Tuesday, July 26, 2005

More from Auckland...

Auckland, July 26th AM, 57 degrees and blindingly sunny

I had a chilly breakfast on my balcony overlooking the pretty harbor (kiwi fruit here has essentially the same green taste per home) and now await the arrival of our friend, super-agent Sam Porter to romp someplace for lunch.

I have had good peaceful times, a great deal of them spent in the world class Auckland museum, a rather stolid (it looks like the Albert Pike masonic temple in LR although is vastly larger) Auckland Museum.....in the city's DOMAIN, the equivalent of other brilliant city parks such as Central in NY and Stanley in Vancouver. Knockout Maori stuff....maybe too much of it...an enormously touching pantheon for all of those New Zealanders lost in so many wars...in the now almost forgotten Boer War (why in God's name these locals were pressed into action there defies logic) onwards. The exhibits all start with the civil wars with the Maoris in the 1850s and 60s...for those English emigrants, often "second sons" as opposed to the early settlers of Australia (it shows today) who arrived with their own feeling of manifest destiny. The Maoris were fierce warriors, more bellicose than their rather more languid polynesian cousins and even today one sees amazing physical types. There honestly seems to be a working biracial society if I can judge by that most key factors: school kids and the peers they choose to hang out with....seemingly color blind here.

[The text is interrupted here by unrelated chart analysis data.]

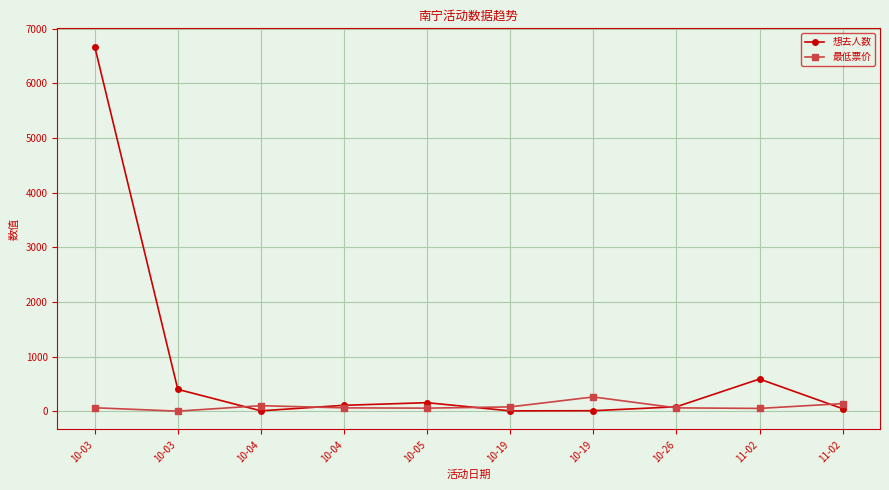

True or false: 最低票价 has a value of 35 at 10-05.

False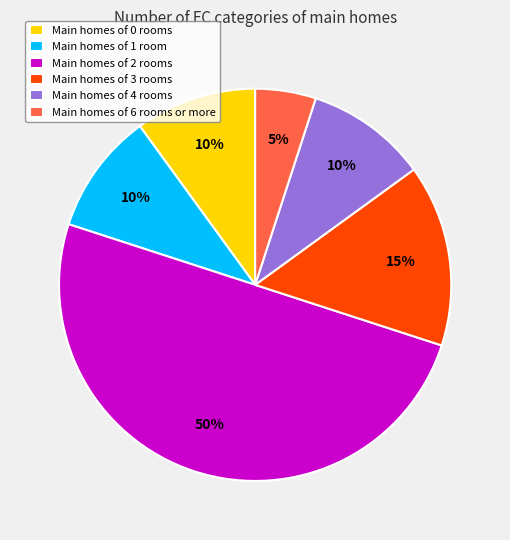

True or false: Main homes of 3 rooms accounts for 15% of the total.

True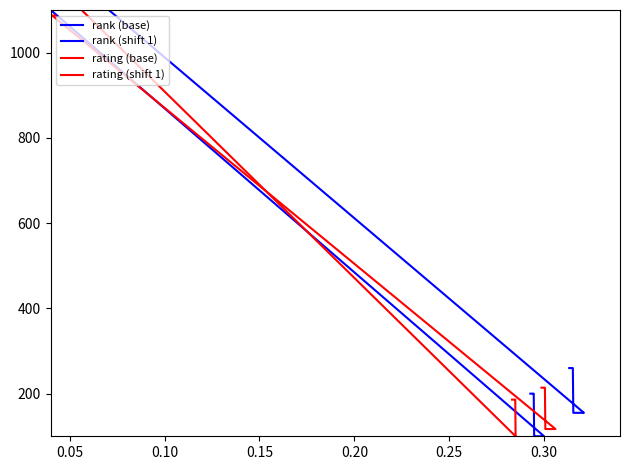

True or false: rank (shift 1) has a value of 90 at 27.

False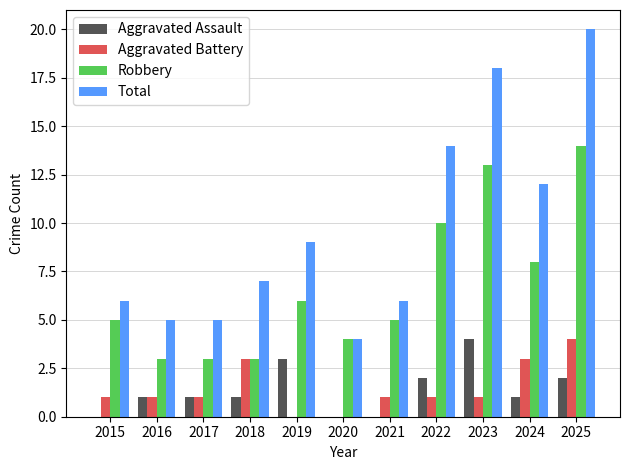

Which series has the widest spread of values?

Total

Later, just for the hell of it and just because I love trains, I rode the commuter line south for an hour or so from Auckland's dramatically modern new rail-centrum.....a few miles of ticky tacky houses, suburbs which seemed largely Maori, then that brilliant green countryside with the oh-so-bright skies which almost blind. NZ seems to be a paradigm of good ecology. Visiting with the conductress (Maori)and the brakeman (Punjabi) I am struck by another lovely part of life down here: I believe the New Zealander is the gentlest of all English speaking people. He is famous too for being the best read and a remarkable number of passengers had serious looking books. The English used is a treat...and we so often forget that great gaps in our language have gone into desuetude in America.

So it is off to an oyster feast with Sam...then an 11 hour flight on Air New Zealand to Singapore....and a few days in a well run dictatorial turkish bath. Singapore does have the one plus of being utterly safe (like dictatorships usually are)...as I am sure Pyongyang is.